For best results, use a BoxGrinder meta-appliance to build these images. You can find the meta-appliances here http://www.jboss.org/boxgrinder/downloads/build/meta-appliance.html

At the moment, only the 32-bit meta-appliances can sucessfully produce these images.

Some extra items are necessary to add to a meta-appliance to build cirras-rpm:

Gems necessary to use:

  • rake
    • net-ssh
    • net-sftp

Packages necessary to install:

  • (rhq-agent)

    • java-1.6.0-openjdk-devel
  • (qemu)

    • zlib-devel
    • SDL-devel
  • (cirras-management)

    • libxml2-devel
    • libxslt-devel

How to Launch the SteamCannon AMI

The easiest way to get an instance of SteamCannon up and running is to launch a SteamCannon appliance. The current stable SteamCannon appliance ID is ami-a66f9bcf.
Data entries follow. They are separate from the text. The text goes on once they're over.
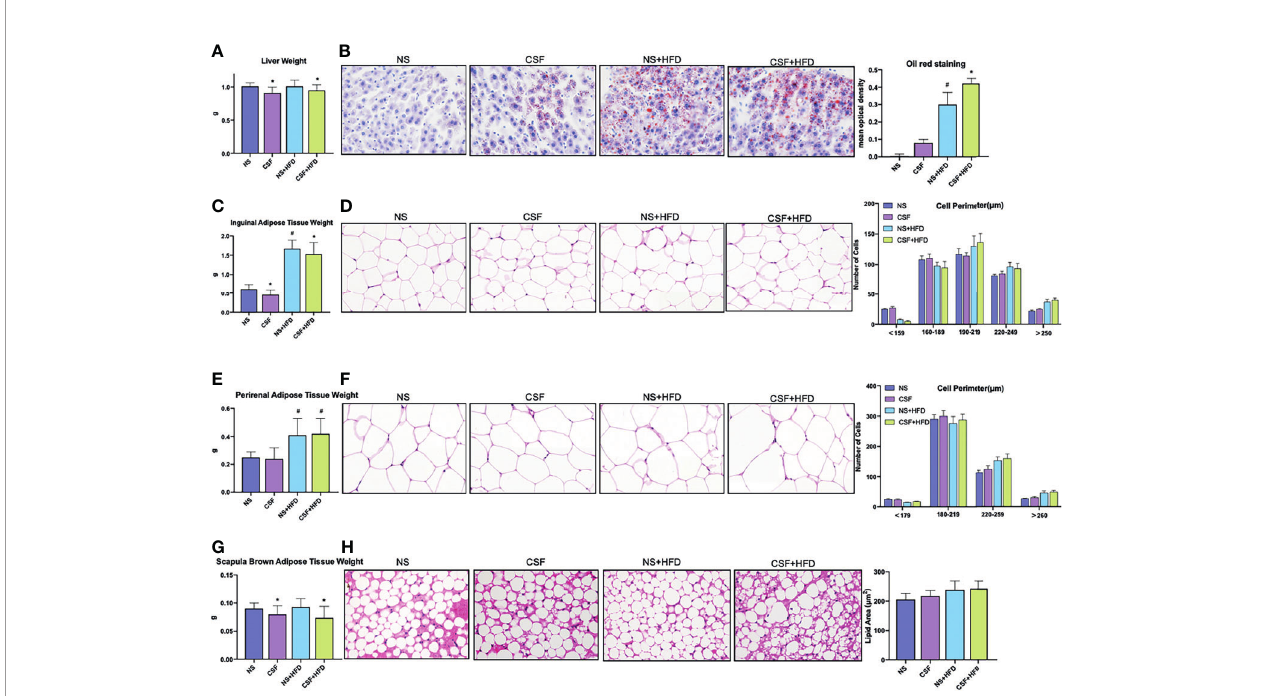
FIGURE 3 | Pro fi les of liver tissue, abdominal subcutaneous and visceral white adipose tissue, and scapula brown adipose tissue of mice exposed to CSF intervention. (A) Liver weights of the mice in the chow diet and HFD groups pre- and post- CSF. (B) Oil red staining of liver tissue and mean optical density of the mice in the chow diet and HFD groups pre- and post- CSF. (C) Inguinal adipose tissue (Abdominal subcutaneous white adipose tissue) weights of the mice in the normal and HFD groups before and after CSF. (D) Hematoxylin-eosin staining and the distribution of adipocyte perimeters of inguinal adipose tissue of the chow diet-fed and HFD-fed mice before and after CSF. (E) Perirenal adipose tissue (abdominal visceral white adipose tissue) weights of the mice in the chow diet and HFD groups pre- and post- CSF. (F) Hematoxylin-eosin staining and the distribution of adipocyte perimeters of perirenal adipose tissue of the mice and brown fat weight of the chow diet-fed and HFD-fed mice before and after CSF. (G) Scapula brown adipose tissue weights of the mice in the chow diet and HFD groups pre- and post- CSF. (H) Hematoxylin-eosin staining and lipid area of scapula brown adipose tissue of the mice in the chow diet and HFD groups pre- and post- CSF. Data are expressed as mean ± SEM. Group differences were assessed by using the Mann ‐ Whitney U test. *P < 0.05 when comparing NS and CSF groups (NS group vs CSF group, NS+HFD group vs CSF+HFD group). # P < 0.05 when comparing chow diet and HFD groups (NS group vs NS+HFD group). Original magni fi cation: 400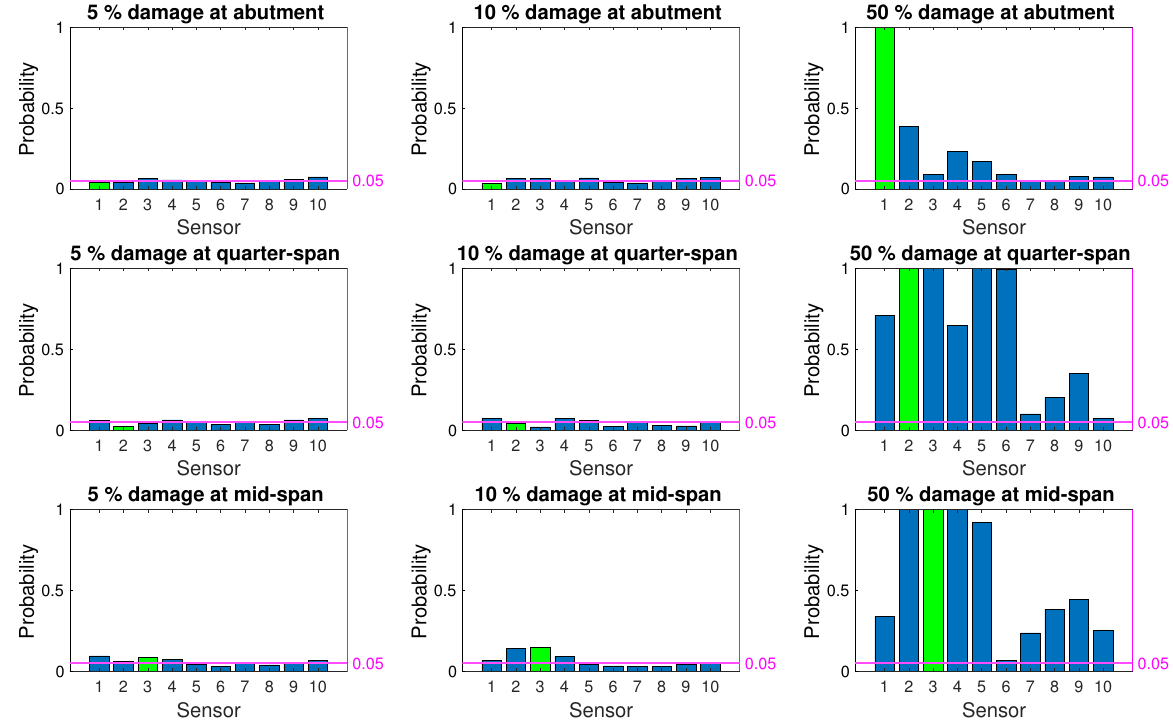
Figure 8. Probability of damage detection using modal curvature damage indicator for 5%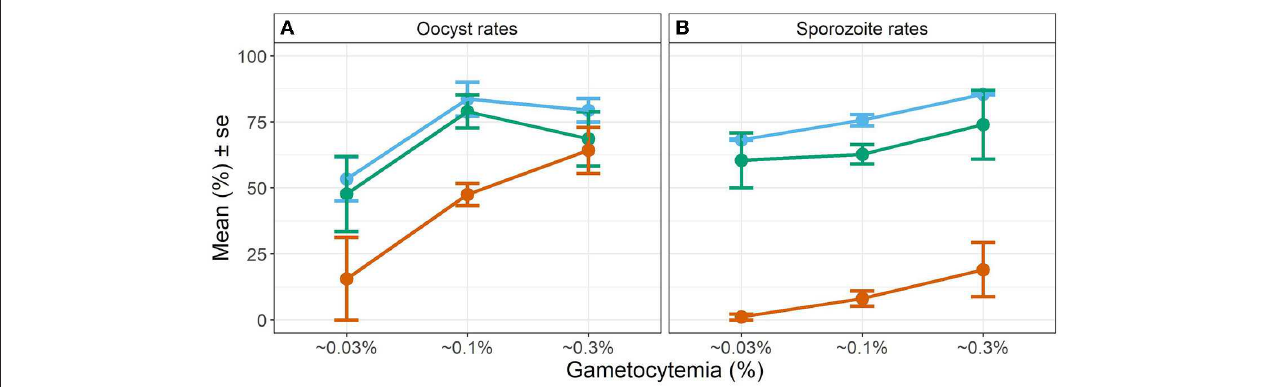
FIGURE 3 | Effect of gametocyte density and temperature on oocyst rates in midguts (A) and sporozoite rates in the salivary glands (B) . Values represents means ± standard error (se) from three biological replicates. The color scheme is continued from Figure 2 with blue representing 20 DTR 9 ◦ C, green representing 24 DTR 9 ◦ C and red/vermillion indicating 28 DTR 9 ◦ C.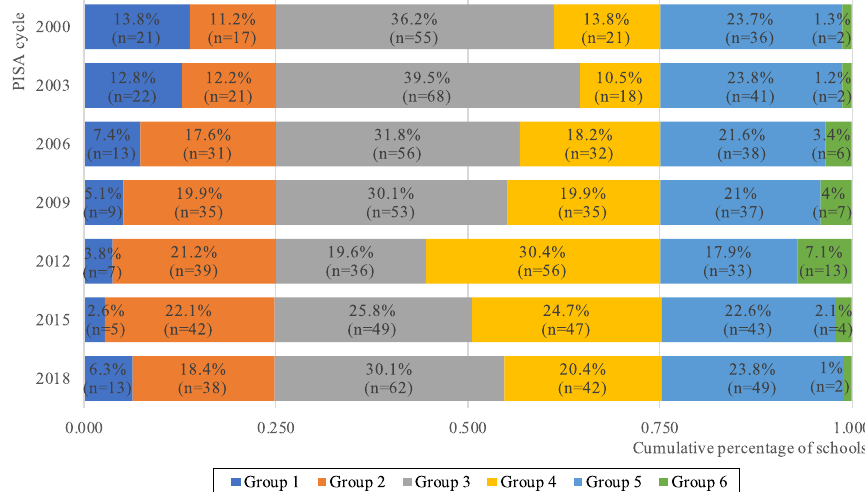
Fig. 2 School groups across PISA cycles. Group 1: resilient; Group 2: non-resilient; Group 3: high-achieving, medium ESCS; Group 4: low-achieving, medium ESCS; Group 5: high-achieving, high ESCS; Group 6: low-achieving, high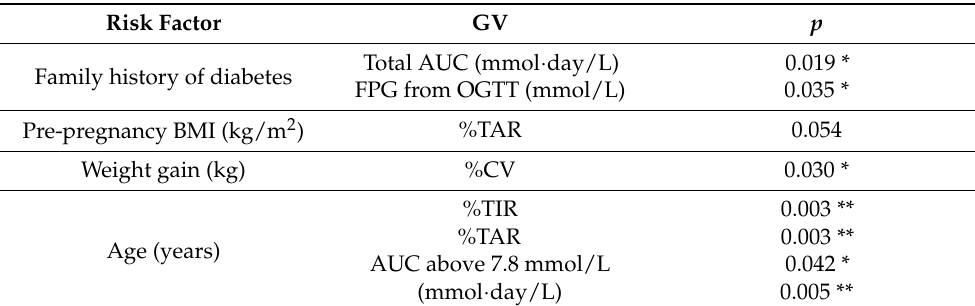
Table 4. Association between risk factors in pregnancy and GV. Risk Factor GV p Total AUC (mmol · Family history of diabetes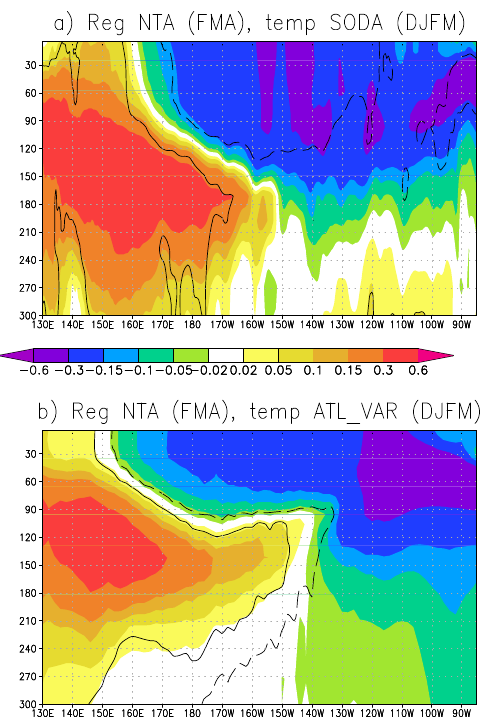
Figure 5. Regression of ( a ) observed and ( b ) ATL_VAR SLP and low-level winds (DJFM) onto preceeding (FMA) NTA index. SLP anomalies that are 95% statistically significant are indicated by contours, and only statistically significant wind vector components are shown. Units are hPa for SLP and m/s for winds.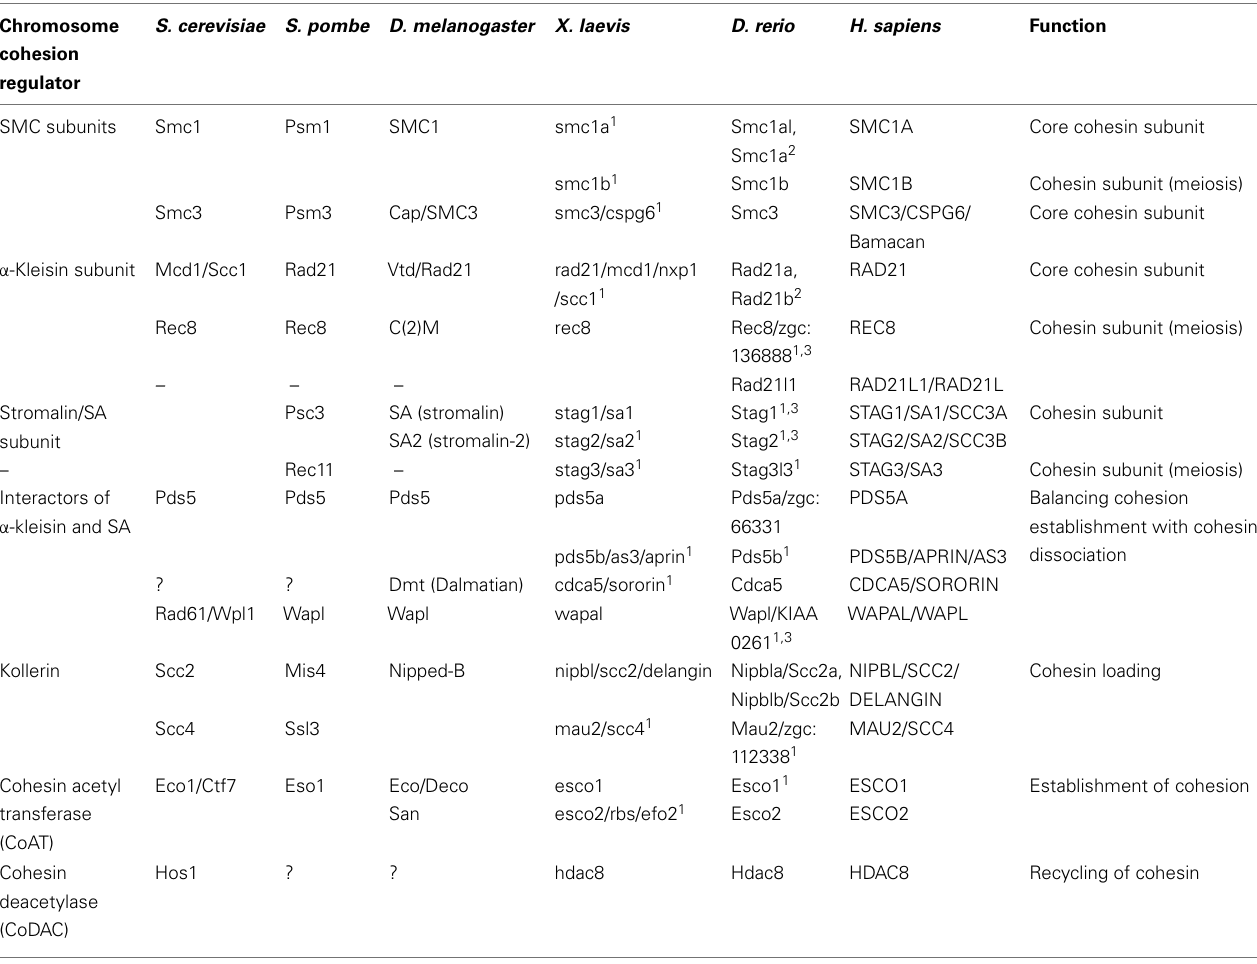
Table 1 | Nomenclature and function of cohesin subunits and cohesin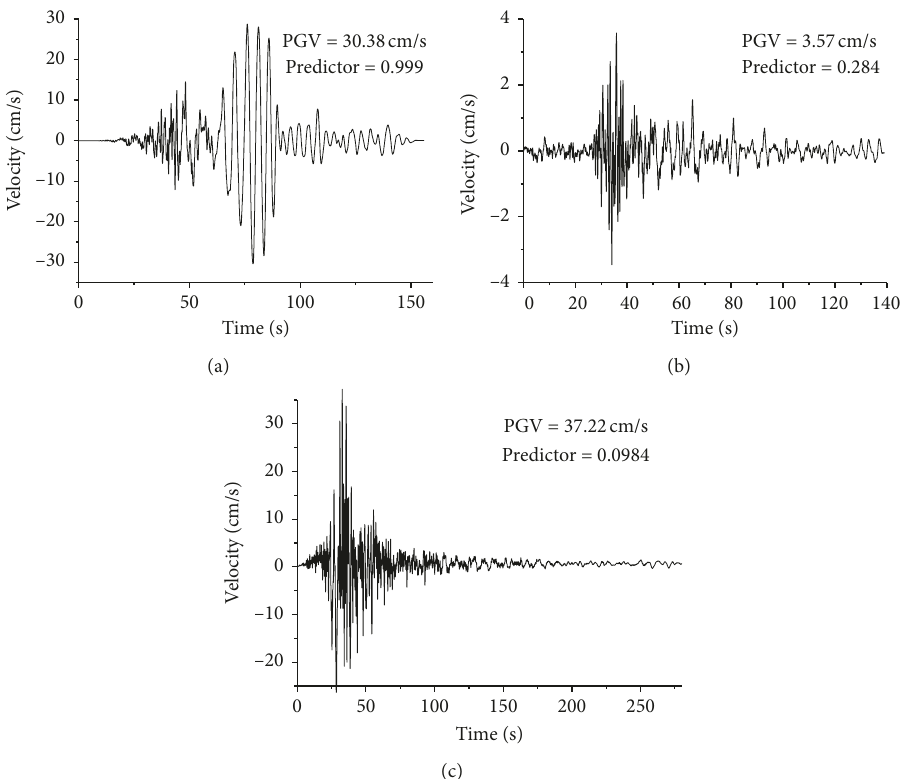
Figure 1: Examples of velocity histories for recordings from (a) 1999 ILA056NS, Chi-Chi, M7.6, earthquake; (b) 2008 TCG006NS, Iwate- Miyagi Nairiku, M7.2, earthquake; (c) 2003 HDKH06NS, Tokachi, M8, earthquake,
Launch an instance of this with your choice of Amazon tools and enjoy SteamCannon immediately.

How to Build the SteamCannon AMI From Scratch

Building the SteamCannon AMI is done using the SteamCannon meta-appliance. This is a Fedora 13 machine image that comes pre-rolled with everything you need to create and customize your own SteamCannon AMI to your liking. The meta-appliance can be launched as an EBS-backed instance on EC2 using the ID ami-ae6296c7. Or you can Download the latest VMware image from GitHub.

You may also try the beta version of the 1.4 32-bit image on Amazon using the ID ami-d819eeb1

You may also try the beta version of the 1.4 64-bit image on Amazon using the ID ami-6c30c705

Open up your Amazon AWS tool of choice, provide it with the AMI ID, and launch an instance. Or, alternatively, fire up VMware and load the image you downloaded. SSH to the instance as root using 'boxgrinder' as your password. It's a good idea to change the password once you login.

We'll refer to this machine as SC-meta. You will use it to build the SteamCannon AMI.

When building the SteamCannon AMI, boxgrinder will attempt to register it with Amazon AWS and provide you with an AMI ID when it's complete. In order to do this, you'll need to have some configuration files in place. Read more about these options on the BoxGrinder Plugins page.

Building the SteamCannon appliance involves downloading a number of repositories, and generating RPMs, and machine image files. BoxGrinder, Rake and Rumpler together make this possible. Building the appliance is just a couple of command lines.

# cd /mnt/boxgrinder/steamcannon-appliances

If you want to build an EC2 EBS-backed image, issue the following command.

# rake dist:appliance:ec2:ebs

If you want to build an EC2 AMI stored in S3, issue the following command.

# rake dist:appliance:ec2:s3

If you want to build a machine image for VMware, issue the following command.

# rake dist:appliance:vmware

This will build a number of RPMs and create the machine image file. The image will have all required RPMs, gems and other dependencies. The SteamCannon database will be setup and seeded with in iniitial data, and JBoss will be configured and set to start on boot. If you are creating an AMI for Amazon (whether EBS-backed or not), the image will be uploaded to Amazon and registered as a new AMI.

The last line of the rake task looks something like this:

# I, [2010-10-20T14:43:59.519772 #9500]  INFO -- : Image successfully registered under id: ami-561aee3f.

That's your new SteamCannon image. Fire up your favorite Amazon AWS UI and launch it. If all goes as planned, you should have a new Fedora 13 instance running JBoss-AS with Torquebox and SteamCannon. Enjoy!